Muscle knots: Causes and treatment

Muscle aches after an intense workout are common. Common problem areas are the shoulders, neck, and upper back. Pain in these areas can make it difficult to move your muscles, often putting an end to your workout. This pain or soreness can last for weeks or even months. This may be the result of muscle knots.

Muscle knots are points within a muscle where contracted fibers are unable to release and instead remain tightened. They can be described as irritable localized spots of tenderness in muscle tissue.

The medical term for muscle knots is myofascial trigger points (MTPS). Muscle knots can be the size of a pinhead to the size of a thumb.

Muscle knots can cause pain in two ways.

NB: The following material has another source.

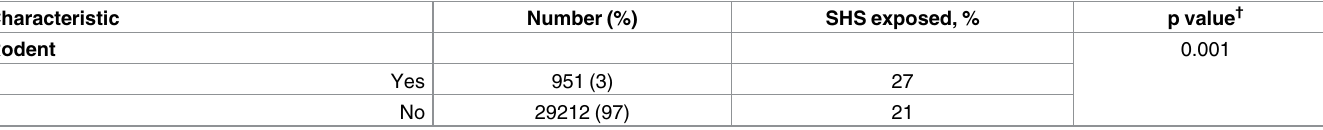
asthma as compared to intermittent asthma (S1 Table). Black race, Hispanic/non-Puerto Rican and Puerto Rican ethnicity were also significant predictors of persistent asthma. Chil- dren who resided in the urban core experienced the highest risk for persistent asthma. Other risk factors for greater asthma severity included positive family history of asthma, Medicaid insurance, eczema, exposure to cockroaches, and gas stoves (S1 Table). In adjusted models, exposure to SHS remained a significant risk factor for mild and moderate persistent asthma (Table 4). Race/ethnicity remained an overall significant predictor of persistent asthma, with Black, Puerto Rican, and Hispanic/ non-Puerto Rican children at higher risk for moderate per- sistent asthma than Caucasians. Area of residence remained an overall significant predictor of persistent asthma, with children living in the urban core, urban periphery, and rural areas at higher risk for moderate persistent asthma than children living in suburban/wealthy areas. Children with Medicaid experienced a greater risk for mild and moderate persistent asthma than children with private insurance. Pairwise absolute correlations of risk factors greater than 0.5 are reported (see S7 Table). The highest correlation was reported for Caucasian (1 = Cauca- sian, 0 = otherwise) and Area of Residence at 0.75. However, the information matrix showed no evidence of ill-conditioning as the largest condition index was only 3.33.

The first is through latent trigger points, which are knots that only hurt when pressure is put upon them. The second way is through active trigger points, which are knots that actively producing pain along your neural pathways, sending pain to other parts of the body.

How do muscle knots form?
Muscle knots are caused by injury (physical stress), toxic exposure (chemical stress), nutritional deficiency, or even emotional stressors. Any of these causes can lead to the development of contracted taut bands of muscle tissue. Occasionally, they can be felt thought through the skin and may be painless, but eventually, they will begin to shorten and alter your movement patterns.

The muscles in your body contain hundreds of muscle fibers. They work by shortening actin and myosin filaments within them, essentially causing a contraction of the muscle. When you squeeze your muscles, you effectively push most of the blood away from the muscle area. While your body attempts to make up for this by increasing blood pressure and heart rate, this initial lack of localized blood in the muscle fibers results in a reduction of oxygen and nutrients, which the blood supplies.

Taut muscle bands begin to run low on energy, or ATP (adenosine triphosphate). When there is a lack of ATP available for muscle cells to use, this can manifest as fatigue or pain. Also, when muscles are in a constant state of contraction and blood flow to the area has stopped, they produce excess metabolic waste, sending pain signals to the brain.